Organizations should make sure they are using strong identity and access management policies, keeping tools up to date, auditing logs and implementing security scanning.

Think about implementing Infrastructure as Code

Infrastructure as Code (IaC) automates the deployment of cloud resources and this can reduce the chance of misconfigurations and “ghost assets” introduced by human error, the agency said. 

After deploying IaC, organizations should dynamically test deployed resources, ensure access and version controls are enabled, avoid manual changes, and continuously log and monitor resources, the NSA said.

Remember the added complication of hybrid multi-cloud

Hybrid cloud and multi-cloud environments bring a new set of security challenges with them. 

The risk is that using multiple clouds creates silos and skill gaps, which may lead to “configuration discrepancies, unnecessary data flows, insecure IAM, loss of visibility, and exploitable security gaps,” the NSA said.

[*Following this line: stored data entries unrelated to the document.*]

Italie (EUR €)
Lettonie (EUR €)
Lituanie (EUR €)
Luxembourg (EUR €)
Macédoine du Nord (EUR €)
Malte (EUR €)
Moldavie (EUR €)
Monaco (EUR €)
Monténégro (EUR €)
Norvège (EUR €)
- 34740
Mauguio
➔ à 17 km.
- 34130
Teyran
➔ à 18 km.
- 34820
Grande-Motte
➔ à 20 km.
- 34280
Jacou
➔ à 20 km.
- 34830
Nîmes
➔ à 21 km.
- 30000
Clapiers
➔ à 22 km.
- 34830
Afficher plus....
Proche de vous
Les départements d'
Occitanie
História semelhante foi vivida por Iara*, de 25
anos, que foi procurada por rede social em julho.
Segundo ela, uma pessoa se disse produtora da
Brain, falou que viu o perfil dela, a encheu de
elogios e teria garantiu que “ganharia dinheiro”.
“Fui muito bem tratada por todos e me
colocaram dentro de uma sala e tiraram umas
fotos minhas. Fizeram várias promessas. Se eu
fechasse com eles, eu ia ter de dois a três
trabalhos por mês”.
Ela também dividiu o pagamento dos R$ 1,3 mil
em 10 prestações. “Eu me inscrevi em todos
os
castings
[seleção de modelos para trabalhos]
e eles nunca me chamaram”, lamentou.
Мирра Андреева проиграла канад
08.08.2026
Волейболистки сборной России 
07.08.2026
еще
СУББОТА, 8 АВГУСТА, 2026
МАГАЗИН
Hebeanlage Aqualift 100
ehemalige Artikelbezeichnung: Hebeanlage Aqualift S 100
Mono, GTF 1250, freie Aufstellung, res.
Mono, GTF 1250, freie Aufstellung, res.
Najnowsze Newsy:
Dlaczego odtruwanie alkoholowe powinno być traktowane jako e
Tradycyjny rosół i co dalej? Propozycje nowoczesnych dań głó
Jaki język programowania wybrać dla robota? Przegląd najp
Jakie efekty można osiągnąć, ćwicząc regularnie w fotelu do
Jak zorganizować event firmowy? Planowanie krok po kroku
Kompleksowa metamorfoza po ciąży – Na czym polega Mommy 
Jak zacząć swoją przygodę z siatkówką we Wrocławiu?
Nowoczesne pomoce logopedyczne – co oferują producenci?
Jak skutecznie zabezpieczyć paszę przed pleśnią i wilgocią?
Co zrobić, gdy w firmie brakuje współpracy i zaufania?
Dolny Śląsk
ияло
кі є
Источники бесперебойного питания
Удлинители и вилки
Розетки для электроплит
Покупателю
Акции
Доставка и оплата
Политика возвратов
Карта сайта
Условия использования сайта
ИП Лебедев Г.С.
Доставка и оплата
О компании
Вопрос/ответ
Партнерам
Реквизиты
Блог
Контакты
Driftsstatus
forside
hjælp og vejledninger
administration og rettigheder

The agency added that standardizing vendor-agnostic cloud tools helps organizations to maintain and monitor multiple environments.

Be aware of Managed Service Provider (MSP) security risks

Using an MSP effectively increases an organization’s attack surface, so you need to make sure that security is a priority when choosing an MSP. 

That means picking providers that comply with the security standards and practices important to you. Organizations should audit MSP accounts and operations in the environment, with a focus on privileged accounts.

Use cloud logs to spot trouble

Cloud systems involve many users accessing shared resources and services. This can make it hard for defenders to see what is really going on. 

But while cloud services do offer logging services, their default settings vary, so it’s important to make sure these are configured so that hackers cannot roam with impunity.

The NSA said security professionals can use tools, such as security information and event management (SIEM) systems, log analysis software, and anomaly detection services, to analyze the logs for indicators of compromise.

That might include unusual login attempts, network traffic patterns, and anomalous system events.